Tapping his foot, Chad stared dead panned at Maria’s dorm room’s door and nervously gulped.

Despite the fact they had been spending quite a bit of time together during the last couple of months, this was the first time they would be doing something someone might consider a “real” date.

Thanks Mike, he mentally said to his overeager roommate, recalling the vivid discussion he had with him days earlier. If you hadn’t threatened to take Maria to the Halloween party yourself if I didn’t, I never would have been in this predicament. After all, Maria and I are just friends. And up to now, things at this level have been going great. However, that could soon easily change. After this so-called “date,” I’ll make a bet, she’ll want to take things to a higher level.

Chad grimaced at the prevailing thought, before starting to check for the second time, each of what seemed to be hundreds of buttons on the front of his flamboyant Mexican Bullfighting costume - to confirm they were securely fastened.

Oh, well. At least, unlike my roommate dork, when I decide to go out with someone, it’s because I like them – not because I'm trying to get inside their ... Well, you know.

Chad sighed, and decided he better go ahead and get on with what he was about to do. Thus, curling his palm, he gave Maria’s metallic door a couple of taps.

I do hope she’s ready – and has also changed her mind about wearing the black flamenco dress she talked about earlier.

“Hello, whoever it is standing outside my door,” Maria’s voice echoed in a joking tone as it passed through the fixture between them. “Is that you knocking Chad, or has a handsome Spanish Romeo come to sweep me off my feet?”

Chad glanced toward the ceiling and momentarily hesitated. “It’s only me,” he answered.

 Maria promptly opened the door and burst into a cheek-to-cheek smile.

“Hmm. You certainly don’t look like the Chad I know,” Maria said teasingly as she gave her friend a head-to-toe visual sweep. “Are you sure you’re not the tall, dark Romeo I’ve been waiting for all my life?”

Chad’s cheeks involuntarily turned a dozen shades of red, and he glanced at his black leather boots while pointing his forefinger toward his chest.

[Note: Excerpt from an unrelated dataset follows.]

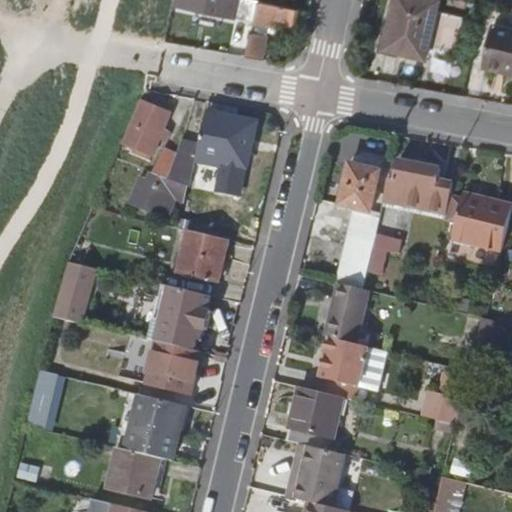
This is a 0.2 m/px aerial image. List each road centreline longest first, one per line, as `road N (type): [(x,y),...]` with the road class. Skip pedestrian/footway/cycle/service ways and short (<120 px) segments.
road 1 (residential): [(216,511),(316,94)]
road 2 (residential): [(316,94),(511,130)]
road 3 (residential): [(160,66),(316,94)]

“Romeo? What Romeo?” he said, turning to see if someone had walked up behind him. You wouldn’t be talking about me, are you Maria? … Did you accept an invitation to go to the party with someone else and forget to tell me?”

Maria laughed. “Of course I didn’t, silly,” she said, clasping his hand and leading him inside. “I was talking about you.”

Just like the other couple of hundred dorm rooms within the University Park Towers, each wall within Maria’s residence had been painted a sickly shade of fuchsia, and each individual room was sparsely decorated in a pseudo contemporary style.

“But it would be nice if you would be my dark, handsome Romeo,” she continued. “... at least for tonight.”

Chad frowned and vehemently shook his head.

“I’m sorry, Maria. We’ve already discussed this at least a half a dozen times, and you know I can’t do that. It’s just not possible. Despite the fact I really like you and definitely consider you to be a close friend. But there’s no way I can allow our relationship to go any further. At least, right now. In order to maintain a straight “A” average my career choice requires, I have to stay dedicated to my studies. … Getting involved in intimate relationship would only distract me.”

Maria blinked as she lowered her head, and a single tear escaped from the corner of her eye. “Don’t you love me, Chad?”

Chad’s thin body shuddered. How can she ask that?

“It’s not really a matter of loving you or not, Maria. Your question isn’t a fair one.”

“It isn’t?” Maria quickly released his warm palm and took a step backwards. “And why’s that?”

“Because you’re involved with someone else - a guy in Chile named José. If you recall, you told me all about him the first week we met.”

Maria sighed, and knew that Chad was right. During the past four years she lived in Chile, she and José was a couple, and she loved him dearly. But recently, those times seemed only like faded memories of events, which occurred a lifetime ago.

I’d make a bet he doesn’t even think about me anymore, she thought in defense of her feelings. And a brief moment passed as she tried to figure out what to say.

“You still want to go to the Halloween party with me, don’t you?” Maria asked, using the tone of a flirty adolescent.

Chad smiled and gave her a nod. “Sure. If you’re willing to accept me as just a good friend.”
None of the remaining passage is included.